Future loss of earning capacity

  1. The trial Judge found the appellant's injuries would improve and that by three years after trial she would have the capacity to undertake full‑time work.  It is apparent from pars 26 ‑ 28 of the trial Judge's reasons (set out above) that these findings are based, in part, on the adverse credibility findings that the appellant "clearly exaggerated her account of the incident in order to bolster her claim" and that "the litigation is itself playing a part in [the appellant's] symptoms".  It is implicit in these adverse findings considered together that the trial Judge concluded that parts of the appellant's evidence were intentionally false or misleading.

  2. These matters were not put to the appellant in cross‑examination.  Nor was it put to the appellant that she had given an inconsistent history of the accident to Dr Marsden.  Indeed, there was no general challenge and no relevant specific challenge to the appellant's evidence‑in‑chief.  The expert reports, including those relied on by the respondent, provided no notice of, or basis for, a challenge to the appellant's honesty or reliability.  Further, the respondent did not challenge the appellant's credibility in its oral or written closing submissions.  To the contrary, counsel for the respondent (quite properly in my view) conceded in closing that the appellant had the pain she described in her evidence and that the pain was not wholly or partly the result of her pre‑existing back condition.  Implicit in this is a concession that the accident caused the symptoms.  The matters on which the parties joined issue at trial were largely medical in nature, being the identification of the accident‑caused injuries and the likely prognosis.  Moreover, the trial Judge failed to give notice to the appellant that she was considering such adverse findings or an opportunity to the appellant to answer them.  Having regard to the way the trial was conducted, the trial Judge's failure constitutes a breach of the rules of procedural fairness:  Davis v Council of the City of Wagga Wagga [2004] NSWCA 34; Boston Clothing Co Pty Ltd v Margaronis (1992) 27 NSWLR 580; Williams v Dawson (2000) 31 MVR 559; cfThomas v van den Yssel (1976) 14 SASR 205. As a consequence of the breach, the adverse findings and other findings affected by them, most particularly the findings relating to the appellant's condition improving, must be set aside.
++++
-- PROBLEMS TO WORK ON --
1. In the judgment excerpt on future loss of earning capacity, what did counsel for the respondent concede in closing?
2. Extend the judgment excerpt on future loss of earning capacity, starting right after its last sentence.

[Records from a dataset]
++++
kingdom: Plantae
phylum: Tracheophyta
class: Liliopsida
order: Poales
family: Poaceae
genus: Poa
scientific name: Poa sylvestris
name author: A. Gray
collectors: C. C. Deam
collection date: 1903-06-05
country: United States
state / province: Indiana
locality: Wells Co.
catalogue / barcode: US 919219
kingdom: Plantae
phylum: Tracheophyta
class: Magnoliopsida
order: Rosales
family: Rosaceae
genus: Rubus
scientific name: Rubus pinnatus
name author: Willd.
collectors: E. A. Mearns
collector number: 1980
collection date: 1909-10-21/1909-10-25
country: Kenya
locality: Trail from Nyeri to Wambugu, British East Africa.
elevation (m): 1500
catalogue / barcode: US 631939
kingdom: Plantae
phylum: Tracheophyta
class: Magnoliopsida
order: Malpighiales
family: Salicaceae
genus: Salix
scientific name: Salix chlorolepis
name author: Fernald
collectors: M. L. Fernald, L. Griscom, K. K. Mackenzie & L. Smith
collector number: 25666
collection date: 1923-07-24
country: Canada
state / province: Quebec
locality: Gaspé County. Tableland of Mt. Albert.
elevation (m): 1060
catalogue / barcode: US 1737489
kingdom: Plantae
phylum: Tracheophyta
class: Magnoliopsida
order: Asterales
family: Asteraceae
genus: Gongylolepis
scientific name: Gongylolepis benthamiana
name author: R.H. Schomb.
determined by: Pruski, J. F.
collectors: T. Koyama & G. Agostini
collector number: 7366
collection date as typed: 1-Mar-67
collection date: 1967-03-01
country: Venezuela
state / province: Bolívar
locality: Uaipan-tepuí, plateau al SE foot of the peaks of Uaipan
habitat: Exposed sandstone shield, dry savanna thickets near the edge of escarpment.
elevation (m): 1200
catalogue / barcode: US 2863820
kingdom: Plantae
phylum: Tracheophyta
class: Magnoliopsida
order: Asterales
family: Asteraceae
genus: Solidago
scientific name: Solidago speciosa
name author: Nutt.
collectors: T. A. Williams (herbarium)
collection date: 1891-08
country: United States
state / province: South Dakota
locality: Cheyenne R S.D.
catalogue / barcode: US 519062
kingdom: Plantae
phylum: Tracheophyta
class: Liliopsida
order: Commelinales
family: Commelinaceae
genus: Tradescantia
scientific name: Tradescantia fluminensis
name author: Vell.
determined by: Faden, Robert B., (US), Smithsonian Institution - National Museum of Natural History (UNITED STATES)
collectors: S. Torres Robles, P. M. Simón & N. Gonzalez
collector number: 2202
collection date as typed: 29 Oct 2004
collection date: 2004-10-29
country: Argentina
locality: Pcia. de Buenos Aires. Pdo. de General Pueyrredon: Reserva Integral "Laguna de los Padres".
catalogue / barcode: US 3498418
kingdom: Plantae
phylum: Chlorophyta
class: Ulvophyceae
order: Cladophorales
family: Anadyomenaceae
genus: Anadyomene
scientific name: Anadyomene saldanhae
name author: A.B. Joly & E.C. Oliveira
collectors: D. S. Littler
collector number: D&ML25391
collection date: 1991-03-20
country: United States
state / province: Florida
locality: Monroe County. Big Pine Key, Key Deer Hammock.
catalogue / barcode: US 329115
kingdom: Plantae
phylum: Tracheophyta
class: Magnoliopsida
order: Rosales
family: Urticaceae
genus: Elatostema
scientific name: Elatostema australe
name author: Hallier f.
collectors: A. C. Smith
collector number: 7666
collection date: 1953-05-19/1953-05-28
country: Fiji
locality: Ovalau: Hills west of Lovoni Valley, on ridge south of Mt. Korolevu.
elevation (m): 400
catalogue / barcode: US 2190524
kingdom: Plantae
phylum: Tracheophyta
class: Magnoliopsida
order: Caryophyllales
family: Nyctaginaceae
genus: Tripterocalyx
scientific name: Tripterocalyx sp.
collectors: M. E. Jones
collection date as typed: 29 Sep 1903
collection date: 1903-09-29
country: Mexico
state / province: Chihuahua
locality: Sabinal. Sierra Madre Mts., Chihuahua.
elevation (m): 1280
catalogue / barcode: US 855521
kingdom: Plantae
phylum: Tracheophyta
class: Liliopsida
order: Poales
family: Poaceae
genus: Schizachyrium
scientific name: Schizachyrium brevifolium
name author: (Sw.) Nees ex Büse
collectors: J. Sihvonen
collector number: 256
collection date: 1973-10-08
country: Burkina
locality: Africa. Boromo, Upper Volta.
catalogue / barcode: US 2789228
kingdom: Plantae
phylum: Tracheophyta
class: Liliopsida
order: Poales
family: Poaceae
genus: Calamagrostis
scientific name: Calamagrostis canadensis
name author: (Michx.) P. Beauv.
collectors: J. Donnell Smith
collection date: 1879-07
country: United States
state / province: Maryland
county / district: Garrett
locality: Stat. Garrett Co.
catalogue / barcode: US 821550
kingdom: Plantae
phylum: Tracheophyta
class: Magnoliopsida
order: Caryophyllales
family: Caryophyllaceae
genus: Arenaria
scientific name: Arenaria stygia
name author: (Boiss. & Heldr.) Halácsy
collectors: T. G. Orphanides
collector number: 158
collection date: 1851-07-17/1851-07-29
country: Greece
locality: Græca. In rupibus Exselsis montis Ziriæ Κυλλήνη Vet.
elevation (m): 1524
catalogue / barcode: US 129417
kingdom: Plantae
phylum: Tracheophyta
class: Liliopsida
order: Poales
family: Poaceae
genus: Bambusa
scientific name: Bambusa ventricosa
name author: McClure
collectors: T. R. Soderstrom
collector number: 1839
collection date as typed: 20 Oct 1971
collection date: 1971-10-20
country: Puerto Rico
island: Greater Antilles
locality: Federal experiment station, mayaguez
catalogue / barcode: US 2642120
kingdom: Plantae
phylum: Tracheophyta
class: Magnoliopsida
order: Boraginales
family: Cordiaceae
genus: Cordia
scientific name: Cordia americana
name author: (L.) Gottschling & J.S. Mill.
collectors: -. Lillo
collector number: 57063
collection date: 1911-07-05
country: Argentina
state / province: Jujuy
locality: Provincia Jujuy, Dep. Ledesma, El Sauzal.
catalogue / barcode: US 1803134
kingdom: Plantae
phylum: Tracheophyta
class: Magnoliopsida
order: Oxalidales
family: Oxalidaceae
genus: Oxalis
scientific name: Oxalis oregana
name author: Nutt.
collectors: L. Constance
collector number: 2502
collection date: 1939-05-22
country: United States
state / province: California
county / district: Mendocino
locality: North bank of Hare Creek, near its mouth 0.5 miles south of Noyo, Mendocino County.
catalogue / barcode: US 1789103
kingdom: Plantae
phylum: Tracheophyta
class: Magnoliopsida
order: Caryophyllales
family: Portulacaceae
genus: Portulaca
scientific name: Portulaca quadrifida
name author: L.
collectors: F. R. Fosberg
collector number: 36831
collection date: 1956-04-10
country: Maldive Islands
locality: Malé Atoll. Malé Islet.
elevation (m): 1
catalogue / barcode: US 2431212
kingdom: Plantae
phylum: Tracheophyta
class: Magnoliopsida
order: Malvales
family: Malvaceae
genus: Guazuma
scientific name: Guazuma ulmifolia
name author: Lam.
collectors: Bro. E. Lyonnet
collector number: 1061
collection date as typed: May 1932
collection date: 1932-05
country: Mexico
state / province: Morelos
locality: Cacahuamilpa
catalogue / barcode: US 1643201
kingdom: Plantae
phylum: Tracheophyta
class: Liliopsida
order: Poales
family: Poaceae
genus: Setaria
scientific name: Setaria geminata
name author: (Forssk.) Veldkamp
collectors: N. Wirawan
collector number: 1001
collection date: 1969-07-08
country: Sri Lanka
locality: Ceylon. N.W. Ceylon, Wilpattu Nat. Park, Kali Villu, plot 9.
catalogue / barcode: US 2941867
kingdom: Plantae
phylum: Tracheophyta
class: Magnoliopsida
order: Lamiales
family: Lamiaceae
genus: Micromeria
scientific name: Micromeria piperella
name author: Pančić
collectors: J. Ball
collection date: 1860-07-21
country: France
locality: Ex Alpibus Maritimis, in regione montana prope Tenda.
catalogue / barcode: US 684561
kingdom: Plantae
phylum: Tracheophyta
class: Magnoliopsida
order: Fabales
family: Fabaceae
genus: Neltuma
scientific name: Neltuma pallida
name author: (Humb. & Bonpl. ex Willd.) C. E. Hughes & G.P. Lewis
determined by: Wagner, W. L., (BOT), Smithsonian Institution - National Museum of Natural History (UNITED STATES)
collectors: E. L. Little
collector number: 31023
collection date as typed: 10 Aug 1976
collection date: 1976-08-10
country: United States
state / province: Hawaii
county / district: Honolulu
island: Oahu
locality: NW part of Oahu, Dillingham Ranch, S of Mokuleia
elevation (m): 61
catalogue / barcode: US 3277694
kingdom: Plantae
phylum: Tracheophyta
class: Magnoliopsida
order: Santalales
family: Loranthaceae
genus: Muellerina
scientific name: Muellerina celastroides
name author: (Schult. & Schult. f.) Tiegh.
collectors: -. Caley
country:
++++
-- ANSWERS BY ITEM --
1. That the appellant had the pain she described in her evidence and that the pain was not wholly or partly the result of her pre-existing back condition.

2.
  3. The next question is whether it is open to this Court to proceed on the basis that the appellant's evidence should be accepted.  If not, a retrial would be required:  CSR Ltd v Della Maddalena (2006) 80 ALJR 458; Waterways Authority v Fitzgibbon (2005) 79 ALJR 1816; Pledge v Roads and Traffic Authority (2004) 78 ALJR 572. In the rather unusual circumstances of this case in which the respondent did not challenge the appellant's evidence relating to the accident or her symptoms and went further and in effect conceded she had the symptoms of which she complained and that they were accident‑caused, the trial Judge acting reasonably was bound to accept the appellant's evidence on these matters: Precision Plastics Pty Ltd v Demir (1975) 132 CLR 362 at 370 ‑ 371 per Gibbs J; Williams v Dawson at 561. Further and in any event, the adverse findings are not reasonably open on the evidence. They were not based on the trial Judge's impression of the appellant's conduct or demeanour as a witness. They are based on the evidence of Dr Brash and the appellant's alleged failure to inform Dr Marsden of the ripping sound in her back at the time of the accident. The latter is itself an inadequate foundation for the adverse findings. As to Dr Brash, the trial Judge's findings as to the nature and effect of the accident‑caused injuries necessarily required the rejection of all his evidence for the reasons discussed below. That being the case, the appellant's evidence on significant matters is essentially uncontradicted. Her evidence being unchallenged and relevantly uncontradicted, it should be accepted.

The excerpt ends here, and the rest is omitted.